Related: Change Your Mind, Change Your Body?


I think that my ultimate goal would be for yoga teachers to learn about teaching curvy bodies and to accept them into whatever class. I still think that there would be a place for Curvy Yoga classes. Sometimes, people just want to be together in a space that’s clearly demarcated as welcoming and accepting. The same as there are classes for seniors, prenatal, there are a million different specialized classes. No one’s saying seniors can only practice in these places. The same is true of Curvy Yoga.

The social media climate has changed quite a bit since 2008. How has your experience on social media changed? Did you create the Curvy Yoga hashtag?

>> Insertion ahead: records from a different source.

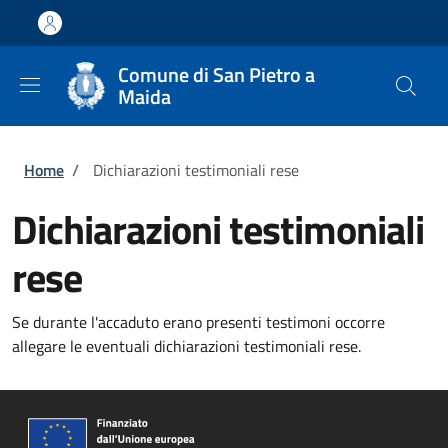
Salta al contenuto principale
Skip to footer content
Comune di San Pietro a
Maida
Briciole di pane
Home
/
Dichiarazioni testimoniali rese
Dichiarazioni testimoniali
rese
Se durante l'accaduto erano presenti testimoni occorre
allegare le eventuali dichiarazioni testimoniali rese.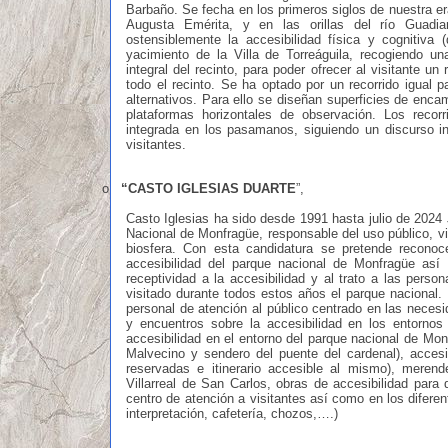
Barbaño. Se fecha en los primeros siglos de nuestra era
Augusta Emérita, y en las orillas del río Guadi
ostensiblemente la accesibilidad física y cognitiva (
yacimiento de la Villa de Torreáguila, recogiendo un
integral del recinto, para poder ofrecer al visitante un 
todo el recinto. Se ha optado por un recorrido igual p
alternativos. Para ello se diseñan superficies de enc
plataformas horizontales de observación. Los recorri
integrada en los pasamanos, siguiendo un discurso inte
visitantes.
o
“CASTO IGLESIAS DUARTE
”,
Casto Iglesias ha sido desde 1991 hasta julio de 2024
Nacional de Monfragüe, responsable del uso público, vi
biosfera. Con esta candidatura se pretende reconoc
accesibilidad del parque nacional de Monfragüe as
receptividad a la accesibilidad y al trato a las pers
visitado durante todos estos años el parque nacional.
personal de atención al público centrado en las neces
y encuentros sobre la accesibilidad en los entorno
accesibilidad en el entorno del parque nacional de Mo
Malvecino y sendero del puente del cardenal), accesib
reservadas e itinerario accesible al mismo), merend
Villarreal de San Carlos, obras de accesibilidad para
centro de atención a visitantes así como en los diferen
interpretación, cafetería, chozos,….)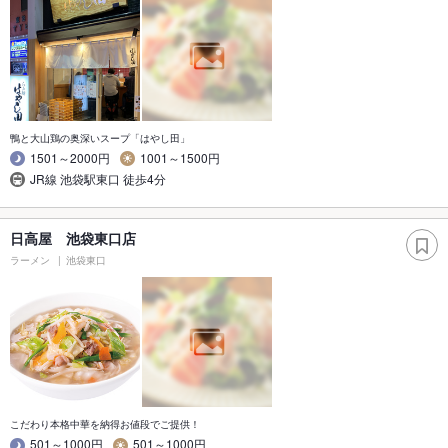
鴨と大山鶏の奥深いスープ「はやし田」
1501～2000円
1001～1500円
JR線 池袋駅東口 徒歩4分
日高屋 池袋東口店
ラーメン
池袋東口
こだわり本格中華を納得お値段でご提供！
501～1000円
501～1000円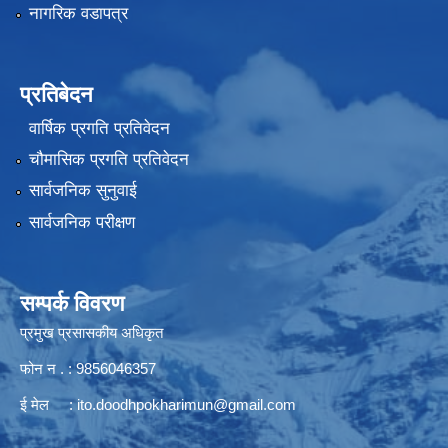
नागरिक वडापत्र
प्रतिबेदन
वार्षिक प्रगति प्रतिवेदन
चौमासिक प्रगति प्रतिवेदन
सार्वजनिक सुनुवाई
सार्वजनिक परीक्षण
सम्पर्क विवरण
प्रमुख प्रसासकीय अधिकृत
फोन न . : 9856046357
ई मेल :
ito.doodhpokharimun@gmail.com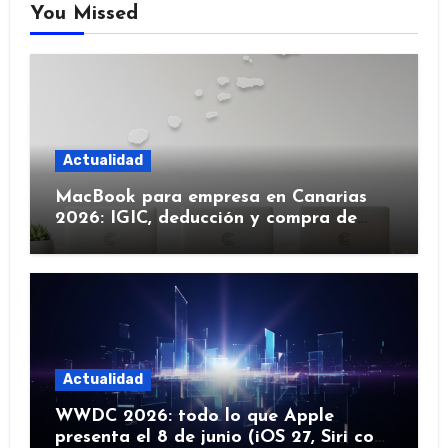
You Missed
Actualidad
MacBook para empresa en Canarias
2026: IGIC, deducción y compra de
flota
Actualidad
WWDC 2026: todo lo que Apple
presenta el 8 de junio (iOS 27, Siri con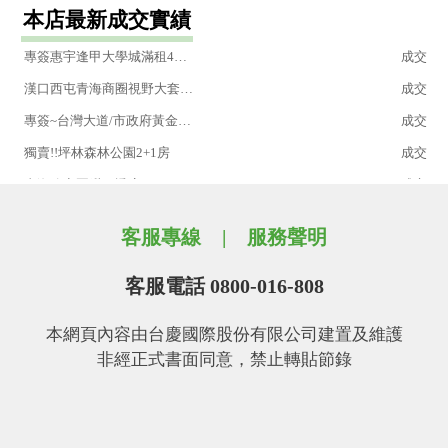
本店最新成交實績
聖文心高樓美視野商辦
成交
專簽惠宇逢甲大學城滿租4套房
成交
漢口西屯青海商圈視野大套房獨洗獨曬
成交
專簽~台灣大道/市政府黃金商辦含車位
成交
獨賣!!坪林森林公園2+1房
成交
青海路商圈鑽石透店
成交
獨賣!!市政府捷運高樓層陽台大套
成交
客服專線
服務聲明
東海工業區輕屋齡高投報透套
成交
市場唯一~美術館商圈大套房
成交
客服電話 0800-016-808
愛蘭學區透天
成交
本網頁內容由台慶國際股份有限公司建置及維護
登峰21高樓層視野美2房
成交
非經正式書面同意，禁止轉貼節錄
獨賣!四維國小捷運兒童公園四房平車景觀戶
成交
青海漢口商圈套房~可獨洗獨曬
成交
桂冠歐洲低總價捷運宅
成交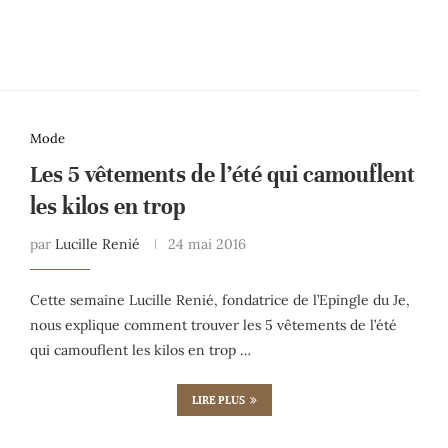
Mode
Les 5 vêtements de l’été qui camouflent
les kilos en trop
par
Lucille Renié
24 mai 2016
Cette semaine Lucille Renié, fondatrice de l’Epingle du Je,
nous explique comment trouver les 5 vêtements de l’été
qui camouflent les kilos en trop …
LIRE PLUS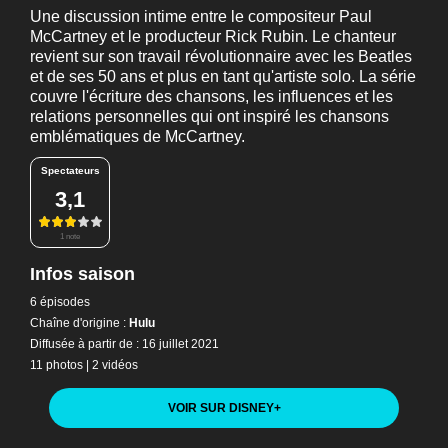
Une discussion intime entre le compositeur Paul
McCartney et le producteur Rick Rubin. Le chanteur
revient sur son travail révolutionnaire avec les Beatles
et de ses 50 ans et plus en tant qu'artiste solo. La série
couvre l'écriture des chansons, les influences et les
relations personnelles qui ont inspiré les chansons
emblématiques de McCartney.
Spectateurs
3,1
1 note
Infos saison
6 épisodes
Chaîne d'origine :
Hulu
Diffusée à partir de : 16 juillet 2021
11 photos
|
2 vidéos
VOIR SUR DISNEY
+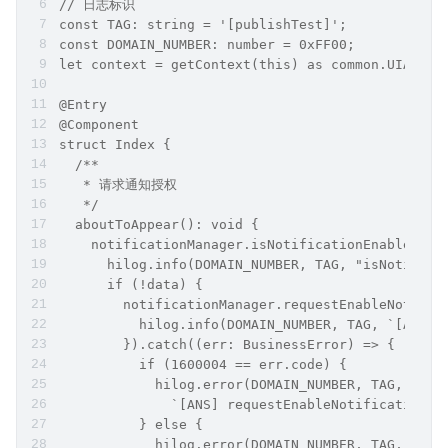
// 日志标识
const TAG: string = '[publishTest]';
const DOMAIN_NUMBER: number = 0xFF00;
let context = getContext(this) as common.UIAbili
@Entry
@Component
struct Index {
  /**
   * 请求通知授权
   */
  aboutToAppear(): void {
    notificationManager.isNotificationEnabled().
      hilog.info(DOMAIN_NUMBER, TAG, "isNotifica
      if (!data) {
        notificationManager.requestEnableNotific
          hilog.info(DOMAIN_NUMBER, TAG, `[ANS] 
        }).catch((err: BusinessError) => {
          if (1600004 == err.code) {
            hilog.error(DOMAIN_NUMBER, TAG,
              `[ANS] requestEnableNotification r
          } else {
            hilog.error(DOMAIN_NUMBER, TAG,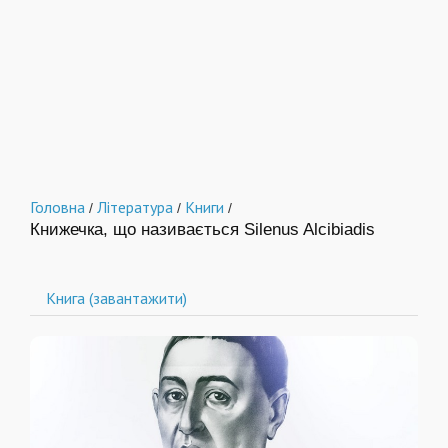
Головна
Література
Книги
/
/
/
Книжечка, що називається Silenus Alcibiadis
Книга (завантажити)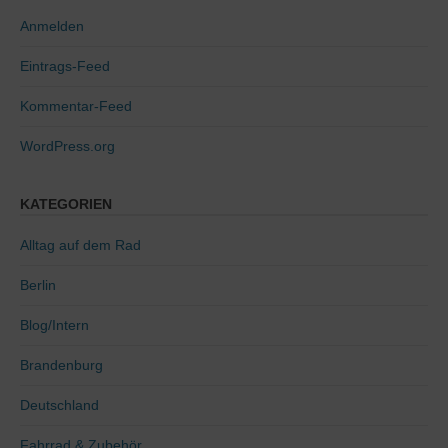
Anmelden
Eintrags-Feed
Kommentar-Feed
WordPress.org
KATEGORIEN
Alltag auf dem Rad
Berlin
Blog/Intern
Brandenburg
Deutschland
Fahrrad & Zubehör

When I started my blog, Facebook wasn’t really that big of a thing. I was personally on there but not that much. Curvy Yoga didn’t have a page for several years. It was more about blog, blog comments, and that sort of thing when I started. It’s hard to say where a hashtag originates; I had been in Curvy Yoga before hashtags were a thing. What’s so interesting and beautiful about social media is people can take it on as their own badge. There are so many different iterations of people doing things like Curvy Yoga these days. Some of which is not in my purview of teaching. There are some great people out there like Jessamyn Stanley, who are really showing how curvy bodies can do all kinds of different poses that people may have never suspected.

More doors are open to curvy bodies in yoga than ever before. For me, social media has really been a positive way to grow in the community. I’ve gotten negative feedback online in social media, but that happens to everyone when you’re online. I’ve been pretty fortunate not to get a ton of it. I very quickly learned not to read the comments. If I have a blog post somewhere, within the Curvy Yoga orbit, it’s pretty positive. Outside, the Curvy Yoga orbit, sometimes it’s not. I learned over time that I wouldn’t read that. Setting some boundaries has been helpful.

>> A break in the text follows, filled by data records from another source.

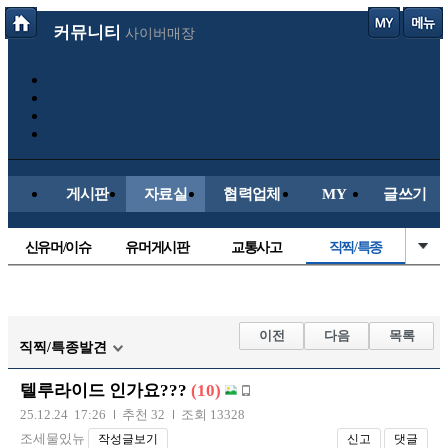
커뮤니티
사이버매장
게시판
자료실
협력업체
MY
글쓰기
신유머/이슈
유머게시판
교통사고
직찍/특종
국산차
수입차
내차사진
자동차사진
후방주의방
레이싱모델
자유사진
군사/무기
이전
다음
목록
직찍/특종발견
트럭/버스
항공/해운/철도
올드카/추억
오토바이
텔루라이드 인가요???
(10)
장착시공사진
25.12.24 17:26
추천 32
조회 13328
조세물있뉴
작성글보기
신고
댓글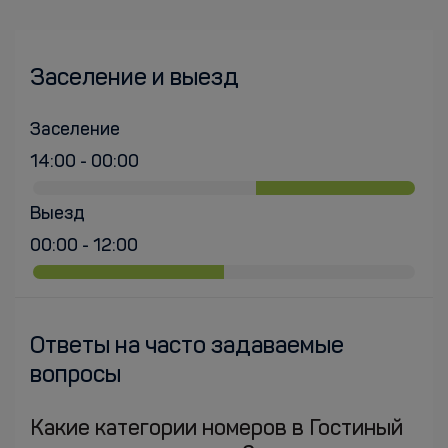
Заселение и выезд
Заселение
14:00 - 00:00
Выезд
00:00 - 12:00
Ответы на часто задаваемые
вопросы
Какие категории номеров в Гостиный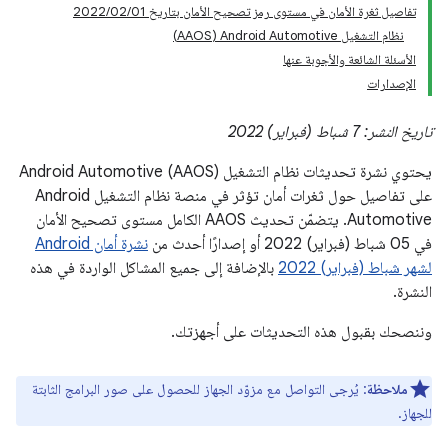
تفاصيل ثغرة الأمان في مستوى رمز تصحيح الأمان بتاريخ 01‏/02‏/2022
نظام التشغيل Android Automotive ‏(AAOS)
الأسئلة الشائعة والأجوبة عنها
الإصدارات
تاريخ النشر: 7 شباط (فبراير) 2022
يحتوي نشرة تحديثات نظام التشغيل Android Automotive (AAOS)
على تفاصيل حول ثغرات أمان تؤثر في منصة نظام التشغيل Android
Automotive. يتضمّن تحديث AAOS الكامل مستوى تصحيح الأمان
في 05 شباط (فبراير) 2022 أو إصدارًا أحدث من
نشرة أمان Android
لشهر شباط (فبراير) 2022
بالإضافة إلى جميع المشاكل الواردة في هذه
النشرة.
وننصحك بقبول هذه التحديثات على أجهزتك.
ملاحظة
: يُرجى التواصل مع مزوّد الجهاز للحصول على صور البرامج الثابتة
للجهاز.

What’s a primary hope for the students who walk through your door?

That they feel! I think so many people are disconnected from their bodies for a lot of different reasons. Some of that may be due to getting a message their whole life that their body wasn’t good enough. That they needed to change it. I feel this is true for a lot of people. Particularly, for curvy people. The message they have been receiving from family, friends, doctors, the media, has made their relationship to their body, one that makes them feel they need to constantly change it. If we’re not trying to forcibly change our body, we’re told we’re lazy, bad, worthless, and every other terrible connotation that goes along with being fat. For them to be able to come into my class and feel what’s going on with their body, rather than just trying to force their body to do or be something that it isn’t, to me is what it’s all about.

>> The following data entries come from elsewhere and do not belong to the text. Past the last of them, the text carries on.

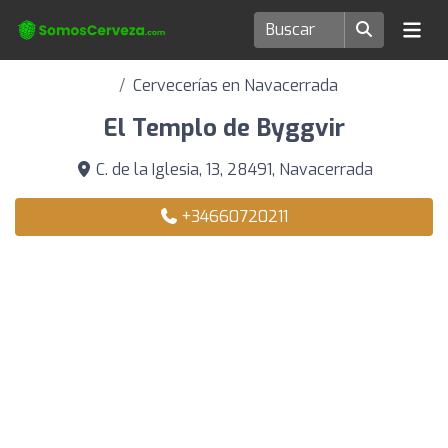
Cervecerías en Navacerrada
El Templo de Byggvir
C. de la Iglesia, 13, 28491, Navacerrada
+34660720211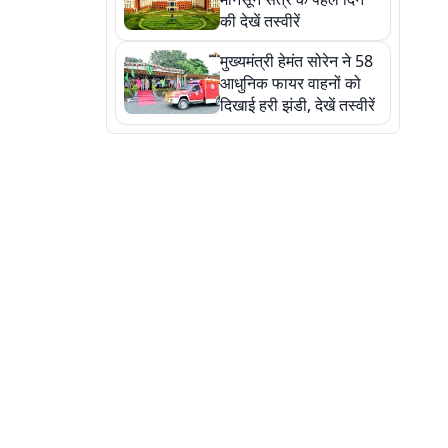
की देखें तस्वीरें
मुख्यमंत्री हेमंत सोरेन ने 58
आधुनिक फायर वाहनों को
दिखाई हरी झंडी, देखें तस्वीरें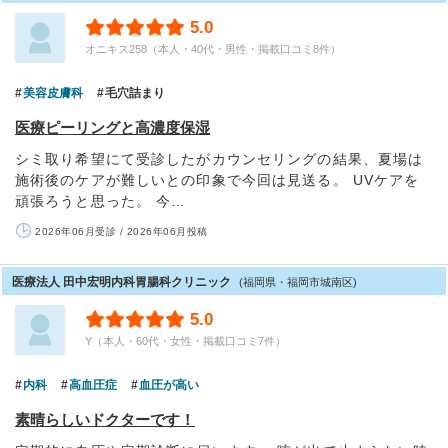
5.0
オニキス258（本人・40代・男性・掲載口コミ8件）
美容皮膚科
毛穴詰まり
医療ピーリングと高濃度保湿
シミ取り希望にて受診したがカウンセリングの結果、夏場は
施術後のケアが難しいとの印象で今回は見送る。 UVケアを
頑張ろうと思った。 今…
2026年06月受診 / 2026年06月投稿
医療法人 田中宏明内科胃腸科クリニック
(福岡県・福岡市城南区)
5.0
Y（本人・60代・女性・掲載口コミ7件）
内科
高血圧症
血圧が高い
素晴らしいドクターです！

If you could give one piece of advice to someone who is new to the practice and either nervous about starting because of physical limitation or emotional limitation, what would you say to encourage or advise?

I would encourage them to approach yoga as an experiment. Be curious about the body. I think what can happen is people go to a yoga class, it is not the right fit for them, that makes them feel that yoga is not the right fit for them. I totally understand why that happens. That is scary and intimidating when you go to a class, it’s too fast, they don’t give you props, or everyone knows what they are doing and you don’t. It takes time to find the right teacher, the right style, or to figure out what works for your body. I think when people can go into it with that attitude of, “It’s going to take a little time. I’m just going to be curious. If a class isn’t for me, it’s not about me. It’s just not the right class.” I think that can help people really find what does work for them and start get more into it. I want to absolutely want to affirm that yoga is for everybody. Sometimes, it takes a minute to find the right fit.